Over the last 30 years, the report said, Israeli military intelligence
has preferred to submit worst-case scenarios that are largely
unsubstantiated. The
concept assumes that a worst-case scenario only improves military readiness
and produces no harm.
"Intelligence analysts feel that by giving bleak assessments they
decrease the threat to themselves," the report said. "If the assessment ends
up being correct they will be heroes, and if it ends up being untrue, no one
will give them any trouble because everyone will be pleased that their bleak
prophecies did not materialize. When this is the psychological state of
intelligence analysts, biases and serious distortions result."

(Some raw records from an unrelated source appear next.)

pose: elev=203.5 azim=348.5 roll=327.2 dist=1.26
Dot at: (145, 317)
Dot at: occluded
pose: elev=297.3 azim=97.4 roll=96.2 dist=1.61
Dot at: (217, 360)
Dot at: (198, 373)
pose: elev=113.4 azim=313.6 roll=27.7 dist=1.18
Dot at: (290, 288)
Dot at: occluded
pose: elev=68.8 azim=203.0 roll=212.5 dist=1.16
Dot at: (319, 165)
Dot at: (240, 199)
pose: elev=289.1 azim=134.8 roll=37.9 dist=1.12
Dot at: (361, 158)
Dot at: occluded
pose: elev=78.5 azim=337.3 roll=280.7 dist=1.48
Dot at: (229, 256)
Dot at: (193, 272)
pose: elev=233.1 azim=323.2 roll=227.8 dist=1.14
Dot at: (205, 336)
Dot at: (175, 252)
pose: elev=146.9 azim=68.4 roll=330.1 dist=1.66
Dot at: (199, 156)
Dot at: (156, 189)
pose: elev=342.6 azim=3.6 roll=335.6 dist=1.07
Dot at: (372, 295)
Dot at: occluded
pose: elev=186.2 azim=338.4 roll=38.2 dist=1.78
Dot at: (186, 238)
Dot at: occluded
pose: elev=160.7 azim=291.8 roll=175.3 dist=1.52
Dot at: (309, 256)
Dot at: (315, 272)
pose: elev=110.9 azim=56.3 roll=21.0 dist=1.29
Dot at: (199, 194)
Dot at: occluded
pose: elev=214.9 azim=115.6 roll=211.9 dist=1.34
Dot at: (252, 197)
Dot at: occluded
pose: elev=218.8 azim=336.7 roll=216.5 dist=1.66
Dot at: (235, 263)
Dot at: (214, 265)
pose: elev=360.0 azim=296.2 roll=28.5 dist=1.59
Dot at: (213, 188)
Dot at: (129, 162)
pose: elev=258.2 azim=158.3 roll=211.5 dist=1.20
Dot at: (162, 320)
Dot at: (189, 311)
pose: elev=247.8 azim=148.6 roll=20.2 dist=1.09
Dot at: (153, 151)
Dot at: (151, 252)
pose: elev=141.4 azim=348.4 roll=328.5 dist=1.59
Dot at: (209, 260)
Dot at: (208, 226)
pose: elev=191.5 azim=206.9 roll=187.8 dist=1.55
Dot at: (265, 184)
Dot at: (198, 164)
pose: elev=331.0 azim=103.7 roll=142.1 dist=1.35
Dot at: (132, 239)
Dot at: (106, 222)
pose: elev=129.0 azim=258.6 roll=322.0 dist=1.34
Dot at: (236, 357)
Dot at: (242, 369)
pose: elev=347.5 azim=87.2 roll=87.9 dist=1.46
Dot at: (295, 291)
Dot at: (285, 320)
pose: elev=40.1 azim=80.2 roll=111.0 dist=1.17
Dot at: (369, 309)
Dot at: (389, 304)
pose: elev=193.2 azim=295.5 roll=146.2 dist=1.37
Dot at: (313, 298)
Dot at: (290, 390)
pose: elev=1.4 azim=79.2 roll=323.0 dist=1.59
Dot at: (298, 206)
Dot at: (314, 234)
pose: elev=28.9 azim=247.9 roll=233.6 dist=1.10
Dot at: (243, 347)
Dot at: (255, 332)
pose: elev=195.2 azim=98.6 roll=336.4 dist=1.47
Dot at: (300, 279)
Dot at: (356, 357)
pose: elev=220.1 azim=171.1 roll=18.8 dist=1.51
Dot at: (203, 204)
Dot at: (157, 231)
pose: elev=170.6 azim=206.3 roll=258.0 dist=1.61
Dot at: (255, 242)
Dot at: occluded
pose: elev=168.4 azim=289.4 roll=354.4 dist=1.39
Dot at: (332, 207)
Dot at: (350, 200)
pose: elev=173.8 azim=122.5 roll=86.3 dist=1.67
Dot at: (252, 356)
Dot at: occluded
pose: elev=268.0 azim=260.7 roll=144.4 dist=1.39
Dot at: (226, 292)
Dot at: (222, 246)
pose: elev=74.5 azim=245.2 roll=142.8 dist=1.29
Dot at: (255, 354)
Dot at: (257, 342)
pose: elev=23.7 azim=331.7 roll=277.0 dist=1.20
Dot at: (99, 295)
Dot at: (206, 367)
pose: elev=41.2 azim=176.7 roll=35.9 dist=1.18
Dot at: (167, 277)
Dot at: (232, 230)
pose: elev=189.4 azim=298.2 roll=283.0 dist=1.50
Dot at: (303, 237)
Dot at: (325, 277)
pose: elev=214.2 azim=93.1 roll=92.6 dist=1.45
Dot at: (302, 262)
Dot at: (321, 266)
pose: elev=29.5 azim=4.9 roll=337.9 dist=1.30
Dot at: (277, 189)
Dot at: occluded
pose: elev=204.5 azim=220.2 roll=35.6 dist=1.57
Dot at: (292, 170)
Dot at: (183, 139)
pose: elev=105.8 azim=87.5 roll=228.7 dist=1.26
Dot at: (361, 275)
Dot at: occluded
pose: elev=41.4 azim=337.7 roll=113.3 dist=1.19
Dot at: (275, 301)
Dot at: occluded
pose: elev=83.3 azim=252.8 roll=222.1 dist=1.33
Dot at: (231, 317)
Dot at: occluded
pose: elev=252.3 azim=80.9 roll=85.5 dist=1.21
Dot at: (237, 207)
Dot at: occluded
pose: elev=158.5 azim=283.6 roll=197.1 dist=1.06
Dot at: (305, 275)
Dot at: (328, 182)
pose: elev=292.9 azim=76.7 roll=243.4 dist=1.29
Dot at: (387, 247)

The report suggests that Israeli military intelligence might have been
influenced by the U.S. perception of the Iraqi WMD threat. Israel and the
United States have disagreed on the extent of many threats in the Middle
East and the Jewish state has long felt that Iraqi WMD capability was
exaggerated.
"The United States was wont to emphasize the Iraqi threat, while Israel
tended to express its understanding that the Iraqi threat was contained and
under control, and it was the Iranian threat that loomed as far more
serious," the report said. "Once the Bush administration decided to take
action against Iraq, it was more difficult for Israel to maintain its
position that dealing with Iraq was not the highest priority, especially
when it was obvious that the war would serve Israel's interests. Considering
the circumstances, it would therefore be difficult to expect the Israeli
government to express its doubts Ñ if any Ñ about Iraq's capabilities."